**Work instruction**
Nothing but a number should be returned: the count of lines in the records that contain "annotation".

------------------------

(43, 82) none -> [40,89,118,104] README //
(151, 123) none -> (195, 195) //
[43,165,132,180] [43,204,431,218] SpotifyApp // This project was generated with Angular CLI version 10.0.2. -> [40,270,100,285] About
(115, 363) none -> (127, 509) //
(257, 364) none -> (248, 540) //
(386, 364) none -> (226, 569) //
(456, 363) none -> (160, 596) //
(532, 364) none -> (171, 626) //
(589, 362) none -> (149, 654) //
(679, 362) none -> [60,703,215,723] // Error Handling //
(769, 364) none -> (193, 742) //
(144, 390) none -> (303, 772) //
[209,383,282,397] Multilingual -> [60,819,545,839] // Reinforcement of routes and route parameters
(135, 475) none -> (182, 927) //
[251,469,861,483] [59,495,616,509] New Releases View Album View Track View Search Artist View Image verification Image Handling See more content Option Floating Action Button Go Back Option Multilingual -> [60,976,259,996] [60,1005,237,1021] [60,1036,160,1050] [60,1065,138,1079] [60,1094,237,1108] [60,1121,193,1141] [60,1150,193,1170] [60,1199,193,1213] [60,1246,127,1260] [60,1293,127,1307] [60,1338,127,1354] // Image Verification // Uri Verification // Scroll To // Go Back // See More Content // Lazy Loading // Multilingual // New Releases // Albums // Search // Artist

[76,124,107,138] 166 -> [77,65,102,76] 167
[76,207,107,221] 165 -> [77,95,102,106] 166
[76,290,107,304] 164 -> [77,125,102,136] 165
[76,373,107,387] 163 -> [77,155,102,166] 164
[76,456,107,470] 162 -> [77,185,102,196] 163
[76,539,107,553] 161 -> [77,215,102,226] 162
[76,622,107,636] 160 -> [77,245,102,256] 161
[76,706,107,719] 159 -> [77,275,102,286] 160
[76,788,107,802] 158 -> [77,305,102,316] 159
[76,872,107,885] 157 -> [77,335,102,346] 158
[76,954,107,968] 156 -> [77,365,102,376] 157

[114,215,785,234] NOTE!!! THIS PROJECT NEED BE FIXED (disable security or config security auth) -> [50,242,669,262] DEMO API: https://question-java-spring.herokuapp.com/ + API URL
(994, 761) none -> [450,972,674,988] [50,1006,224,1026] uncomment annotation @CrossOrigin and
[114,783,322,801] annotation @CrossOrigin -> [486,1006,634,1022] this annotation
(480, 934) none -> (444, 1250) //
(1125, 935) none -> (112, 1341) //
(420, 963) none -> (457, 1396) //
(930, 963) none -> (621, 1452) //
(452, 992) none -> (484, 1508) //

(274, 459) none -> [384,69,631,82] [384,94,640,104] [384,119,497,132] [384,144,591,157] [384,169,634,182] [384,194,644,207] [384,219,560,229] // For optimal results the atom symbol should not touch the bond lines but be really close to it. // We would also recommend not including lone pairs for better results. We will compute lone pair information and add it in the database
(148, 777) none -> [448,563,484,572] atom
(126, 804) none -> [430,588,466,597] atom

------------------------

**Result of this task**
2